We would strongly suggest to Mr Golding that he should first look deeply at what his administration will have to do to get this country moving again, and on that basis decide what size the Cabinet should be.
Truth be told, the idea of a small Cabinet arose at a time when it was widely felt that positions were being created in order to reward party loyalists, and not necessarily because of any larger vision and thinking about where the nation was going.
So if Mr Golding was minded to do likewise - and we have no reason whatsoever to think he is - then he would certainly need to think again.
In the same way that we don't want to see a large, unwieldy Cabinet, we equally don't want to see too tiny a Cabinet that it could not realistically do the work that is necessary to deliver what was promised on the election campaign.
We note that the Constitution sets a minimum Cabinet of the Prime Minister and not less than 11 ministers.

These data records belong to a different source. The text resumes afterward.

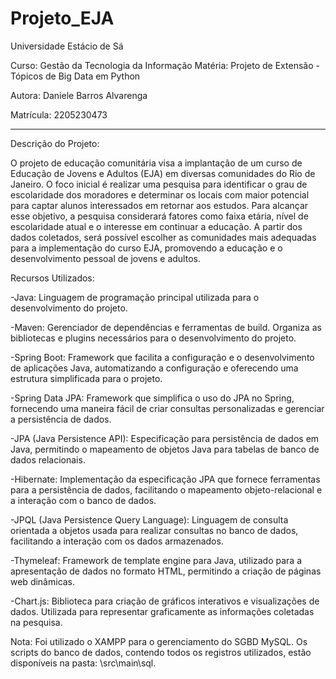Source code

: # Projeto_EJA

Universidade Estácio de Sá

Curso: Gestão da Tecnologia da Informação Matéria: Projeto de Extensão - Tópicos de Big Data em Python

Autora: Daniele Barros Alvarenga

Matrícula: 2205230473

-----------------------------------------------------------------------------

Descrição do Projeto:

O projeto de educação comunitária visa a implantação de um curso de Educação de Jovens e Adultos (EJA) em diversas comunidades do Rio de Janeiro. O foco inicial é realizar uma pesquisa para identificar o grau de escolaridade dos moradores e determinar os locais com maior potencial para captar alunos interessados em retornar aos estudos. Para alcançar esse objetivo, a pesquisa considerará fatores como faixa etária, nível de escolaridade atual e o interesse em continuar a educação. A partir dos dados coletados, será possível escolher as comunidades mais adequadas para a implementação do curso EJA, promovendo a educação e o desenvolvimento pessoal de jovens e adultos.

Recursos Utilizados:

-Java: Linguagem de programação principal utilizada para o desenvolvimento do projeto.

-Maven: Gerenciador de dependências e ferramentas de build. Organiza as bibliotecas e plugins necessários para o desenvolvimento do projeto.

-Spring Boot: Framework que facilita a configuração e o desenvolvimento de aplicações Java, automatizando a configuração e oferecendo uma estrutura simplificada para o projeto.

-Spring Data JPA: Framework que simplifica o uso do JPA no Spring, fornecendo uma maneira fácil de criar consultas personalizadas e gerenciar a persistência de dados.

-JPA (Java Persistence API): Especificação para persistência de dados em Java, permitindo o mapeamento de objetos Java para tabelas de banco de dados relacionais.

-Hibernate: Implementação da especificação JPA que fornece ferramentas para a persistência de dados, facilitando o mapeamento objeto-relacional e a interação com o banco de dados.

-JPQL (Java Persistence Query Language): Linguagem de consulta orientada a objetos usada para realizar consultas no banco de dados, facilitando a interação com os dados armazenados.

-Thymeleaf: Framework de template engine para Java, utilizado para a apresentação de dados no formato HTML, permitindo a criação de páginas web dinâmicas.

-Chart.js: Biblioteca para criação de gráficos interativos e visualizações de dados. Utilizada para representar graficamente as informações coletadas na pesquisa.


Nota: Foi utilizado o XAMPP para o gerenciamento do SGBD MySQL. Os scripts do banco de dados, contendo todos os registros utilizados, estão disponíveis na pasta: \src\main\sql.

This was early 1960s. The founding fathers wisely left room for future governments to fashion Cabinets of a larger size, in order to meet the imperatives of the times.
Forty-odd years on, Jamaica has grown in population, but more importantly, the sophistication of the state has deepened as it sought over the years to identify and meet the needs of our emerging nation.
To begin with, no government has ever been able to adequately fulfil the needs of the country, largely because of a lack of resources, but also because of a serious lack of qualified manpower.
One obvious area is government waste. The Rex Nettleford Committee of the early 1990s, followed by the Douglas Orane Committee, identified waste of resources in government departments as one of the biggest shortcomings of the state bureaucracy.
And even though Nettleford suggested no more than 11 Cabinet posts, it was clear that the lack of manpower to see to the implementation of the recommendations of both committees was one of the factors leading to the failure to put a serious dent in the issue of waste.
To this we should add corruption in government. Due to a lack of will, as well as a lack of the necessary manpower at the highest levels of the executive, no administration has been able to tame the monster of corruption.
The argument for an adequately sized Cabinet is really impatient of debate, when we consider the globalisation of the world that has given rise to a ton load of issues, all of which are crying out for attention and none of which can be ignored, unless at our peril.
To all the old issues, we must now add new ones brought on by the emergence of a new set of economic superpowers; more pressing environmental concerns; the upsetting of the traditional trading patterns internationally; the spectre of international terrorism, the danger posed by the international drug cartels which are threatening entire nations, and a whole series of similar issues which we cannot escape.
What we are really saying is that it is not size that matters.